One of his ideas is that emails in either direction should be limited to a maximum of 140 characters (the length of a Twitter message), on the basis that anything that can’t be adequately explained in that space requires an appointment at the surgery.

Clearly, there are all sorts of technological, ethical and remuneration-related issues to be resolved before email becomes a standard part of every doctor’s armoury.

But, as I wait for my own doctor to ring with the results of some tests, I can’t help thinking that sending an email instead would save her time and provide the information to me in a clearer, more durable form.
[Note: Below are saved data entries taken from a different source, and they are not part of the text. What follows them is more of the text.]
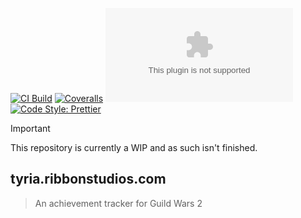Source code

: [![CI Build][github-actions-image]][github-actions-url]
[![Coveralls][coveralls-image]][coveralls-url]
[![Maintainability][maintainability-image]][maintainability-url]
[![Code Style: Prettier][code-style-image]][code-style-url]

> [!IMPORTANT]  
> This repository is currently a WIP and as such isn't finished.

## tyria.ribbonstudios.com

> An achievement tracker for Guild Wars 2

[github-actions-image]: https://img.shields.io/github/actions/workflow/status/ribbon-studios/tyria.ribbonstudios.com/ci.yml?event=push
[github-actions-url]: https://github.com/ribbon-studios/tyria.ribbonstudios.com/actions/workflows/ci.yml?query=branch%3Amain
[coveralls-image]: https://img.shields.io/coveralls/ribbon-studios/tyria.ribbonstudios.com.svg
[coveralls-url]: https://coveralls.io/github/ribbon-studios/tyria.ribbonstudios.com?branch=main
[code-style-image]: https://img.shields.io/badge/code%20style-prettier-ff69b4.svg
[code-style-url]: https://prettier.io
[maintainability-image]: https://img.shields.io/codeclimate/maintainability/ribbon-studios/tyria.ribbonstudios.com
[maintainability-url]: https://codeclimate.com/github/ribbon-studios/tyria.ribbonstudios.com/maintainability
[semantic-release-url]: https://github.com/semantic-release/semantic-release
[semantic-release-image]: https://img.shields.io/badge/%F0%9F%93%A6%F0%9F%9A%80-semantic--release-e10079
Jane McCredie is a Sydney-based science and medicine writer.

Posted 13 February 2012

4 thoughts on “Jane McCredie: Facing up to email

  1. Bill Pring says:

    I think it is useful to occasionally use email communication clinically, especially if patients are distant. I don’t think it gives as much emotional feedback as the telephone, and is therefore limited for me as a psychiatrist. The obvious other problem is getting paid for clinical time spent on email. I am sure lawyers would charge for time considering email communication, where doctors generally don’t. Unless you charged, patients would sensibly increase their email communication, rather than coming to see you. Maybe doctors could do this by establishing a boutique email subscription service, where the cost of email communication exceeded face to face costs; but short communications might still be useful, and not cost the patient too much.

  2. Michael King says:

    It’s interesting that the main proponent mentioned in the article is a dermatologist. I can’t help but feel that my practice, as an emergency physician, has challenges of communication that are quite different from those of Dr Kvedar’s, and email would have a limited role in my setting.

  3. Gary says:

    Hi, I comment as a health consumer and physiology researcher. I offer support for the comments of Dr Kvedar within the article as he relates how email helps him build better relationships with patients and to deliver clear, written information about medication and treatment plans. The previous commenter, Daman Iangguth supports this too.
    I ask readers to take the reference to email, a lot further. Identify the changes digital capacity has given physicians, the health system, and patients. Integrate the email communication as part of enhancing digital profiles about patient health. Accept that today there is potential for patients to enhance the discussion about their well being by facilitating a diary and recording BP readings that are now quite possible at home. Importantly too, it is opportunity for all to see the symptoms associated with failing health, as they are recorded. Potentially far more accurate and sooner than memory and consultation can provide. That will strengthen existing communications and help improve the quality of care provided and received. It will simultaneously generate greater confidence in what is possible.

  4. daman langguth says:

    I have patients that see me for complex disease living as far away as Dubai, some in Papua New Guinea and many from Moree to the Torres Strait that can’t just drop in to Brisbane.
    I use email to follow up treatment plan, but also so patients can ask simple questions or even important ones, and I can triage or ask them to see their GP.
    I think this enhances my care for patients who are remote, but also allows me to function in my rooms with lots of complex patients (immunology) all over the state.